# Authenticated Data Structures

**Merkle trees**

A Merkle tree is a binary tree of SHA-256 hashes built over an ordered list of data items. The data items can be arbitrarily large. The tree for *N* data items consists of *2N* nodes in total. Every node of the tree is assigned a label. The leaves of the Merkle tree are labeled with the *N* data items. The label of each internal parent node of the Merkle tree is the hash of the two labels on its two child nodes. The root of the tree is labeled with the Merkle root hash, called the Merkle root. Every label is 32 bytes.

*Membership witnesses: *Users who do not store any of the data items in the Merkle tree can still verify the inclusion of a data item. Verifying inclusion of a data item in the Merkle tree requires checking the correctness of a path of hashes from the data item to the root of the tree. The proof required for verification contains the labels on the sibling nodes of all nodes along a path from the data item leaf to the root of the tree. In total this is a 32 log *N* byte proof.

*Updates:* When a new item is appended to the end of the list, the new Merkle root can be updated by recomputing only a logarithmic number of hashes. The Merkle root can be updated in this way while streaming the new items of the list and only storing log *N* existing labels. These are the labels on the nodes that will be required for the inclusion proof of the new item. Similarly, changing the value of an existing data item at a leaf of the tree requires updating only the labels up the path from leaf to root and can be recomputed given the log *N* inclusion proof labels for the previous value of the data item.

### Exercises
1. Please rewrite the Merkle tree text from "# Authenticated Data" up to and including "is 32 bytes.", changing "SHA-256" to "SHA-3".
2. In the Merkle tree text, how many nodes does the tree for N data items have in total?
3. Continue the Merkle tree text after its final sentence.

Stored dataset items
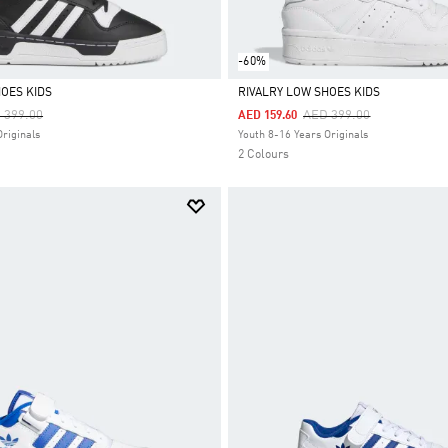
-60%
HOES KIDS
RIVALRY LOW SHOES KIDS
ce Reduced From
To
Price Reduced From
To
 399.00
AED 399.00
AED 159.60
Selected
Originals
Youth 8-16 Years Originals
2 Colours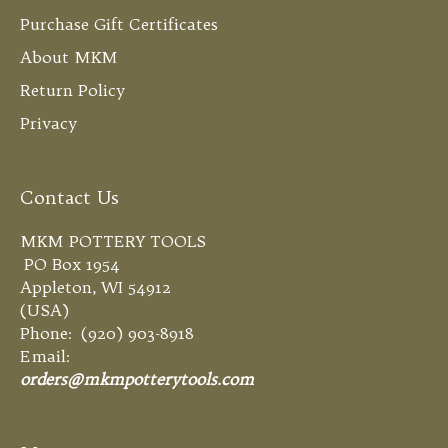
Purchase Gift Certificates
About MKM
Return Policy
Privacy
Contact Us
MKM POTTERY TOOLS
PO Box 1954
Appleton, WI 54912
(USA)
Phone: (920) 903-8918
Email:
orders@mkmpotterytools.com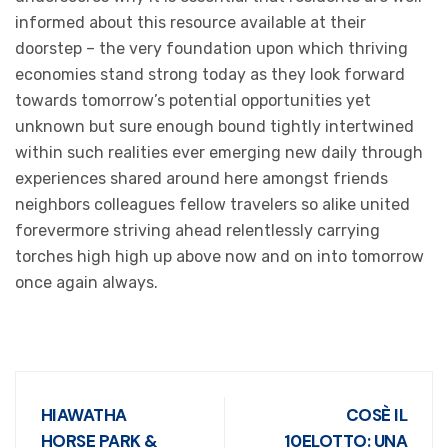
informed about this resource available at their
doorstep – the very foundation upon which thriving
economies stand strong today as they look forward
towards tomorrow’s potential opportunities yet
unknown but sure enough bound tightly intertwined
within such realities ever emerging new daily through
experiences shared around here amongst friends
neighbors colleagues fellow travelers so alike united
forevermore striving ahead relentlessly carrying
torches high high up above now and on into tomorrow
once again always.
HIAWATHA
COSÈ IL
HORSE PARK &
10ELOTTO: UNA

---

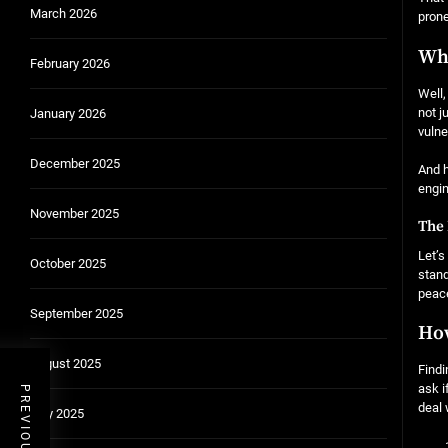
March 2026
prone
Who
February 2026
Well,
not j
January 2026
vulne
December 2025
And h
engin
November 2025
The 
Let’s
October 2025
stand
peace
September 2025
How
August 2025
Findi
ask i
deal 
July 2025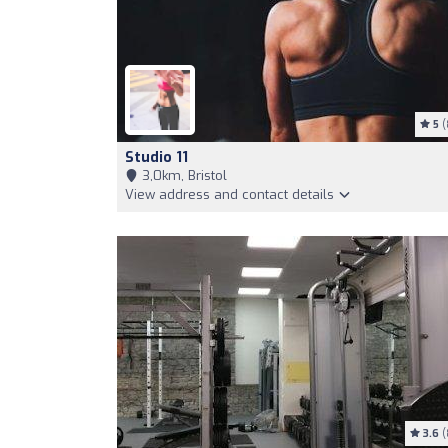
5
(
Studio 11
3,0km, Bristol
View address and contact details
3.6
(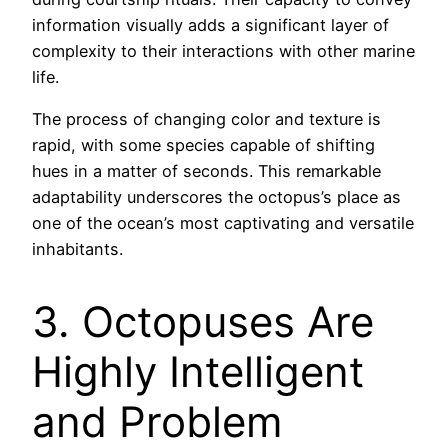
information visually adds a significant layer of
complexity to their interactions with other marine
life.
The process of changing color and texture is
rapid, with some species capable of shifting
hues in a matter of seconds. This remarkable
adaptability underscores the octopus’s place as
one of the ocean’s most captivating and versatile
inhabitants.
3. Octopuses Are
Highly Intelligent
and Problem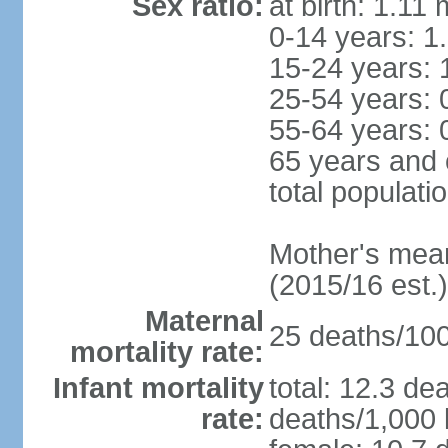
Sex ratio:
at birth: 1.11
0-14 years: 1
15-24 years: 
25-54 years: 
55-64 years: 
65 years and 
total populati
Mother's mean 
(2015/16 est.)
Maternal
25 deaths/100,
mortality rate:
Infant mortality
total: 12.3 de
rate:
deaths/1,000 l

--

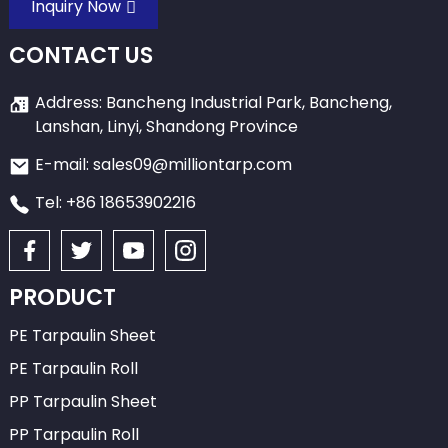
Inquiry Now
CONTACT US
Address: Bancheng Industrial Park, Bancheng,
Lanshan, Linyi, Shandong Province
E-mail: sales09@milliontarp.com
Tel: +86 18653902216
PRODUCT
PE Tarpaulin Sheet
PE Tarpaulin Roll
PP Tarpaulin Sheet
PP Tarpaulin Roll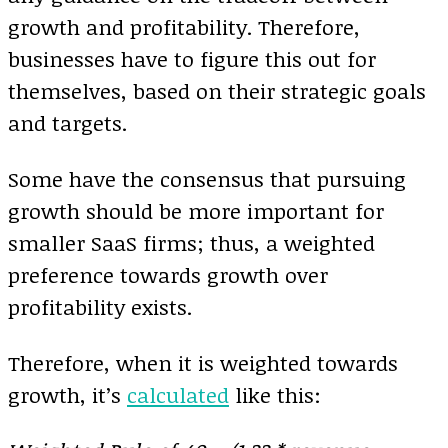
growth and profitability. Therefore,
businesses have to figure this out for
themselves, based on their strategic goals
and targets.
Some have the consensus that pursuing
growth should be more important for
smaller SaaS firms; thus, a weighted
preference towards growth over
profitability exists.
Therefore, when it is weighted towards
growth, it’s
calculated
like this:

### Answers given
1.
# Authenticated Data Structures

**Merkle trees**

A Merkle tree is a binary tree of SHA-3 hashes built over an ordered list of data items. The data items can be arbitrarily large. The tree for *N* data items consists of *2N* nodes in total. Every node of the tree is assigned a label. The leaves of the Merkle tree are labeled with the *N* data items. The label of each internal parent node of the Merkle tree is the hash of the two labels on its two child nodes. The root of the tree is labeled with the Merkle root hash, called the Merkle root. Every label is 32 bytes.

2. 2N nodes

3.
*Deletes: *Deletion is a special case of an update. An item is deleted from the tree by updating the value of the data item at the existing position to NULL. The labels on NULL nodes no longer need to be stored. The same applies to labels of nodes that are a root of a subtree of only NULL nodes.

*Rebalancing: *Deletion of many data items will eventually result in many NULL nodes in the tree and thus an imbalanced tree whose depth is logarithmic in the total number of items ever inserted (i.e. including NULL nodes) rather than the current number of items. An optimization is therefore to use a self-balancing tree data-structure such as a 2-3 tree rather than a plain binary tree. Self-balancing trees retain logarithmic depth in the total number of current (non-NULL) items. A Merkle tree can be constructed over any tree in the same way as it is constructed over a standard binary tree. Deleting an item in a 2-3 tree requires reorganization of only a logarithmic number of sibling relationships in the tree and therefore requires updating only a logarithmic number of hash labels.

In the above diagram, “*Tx0*” represents a transaction. Its corresponding hash is “*Hash0*”. After “*Tx0*” and “*Tx1*” have been made, “*Hash0*” and “*Hash1*” are combined to produce “*Hash01*”. This process is repeated until the last hash, or the root hash, is produced.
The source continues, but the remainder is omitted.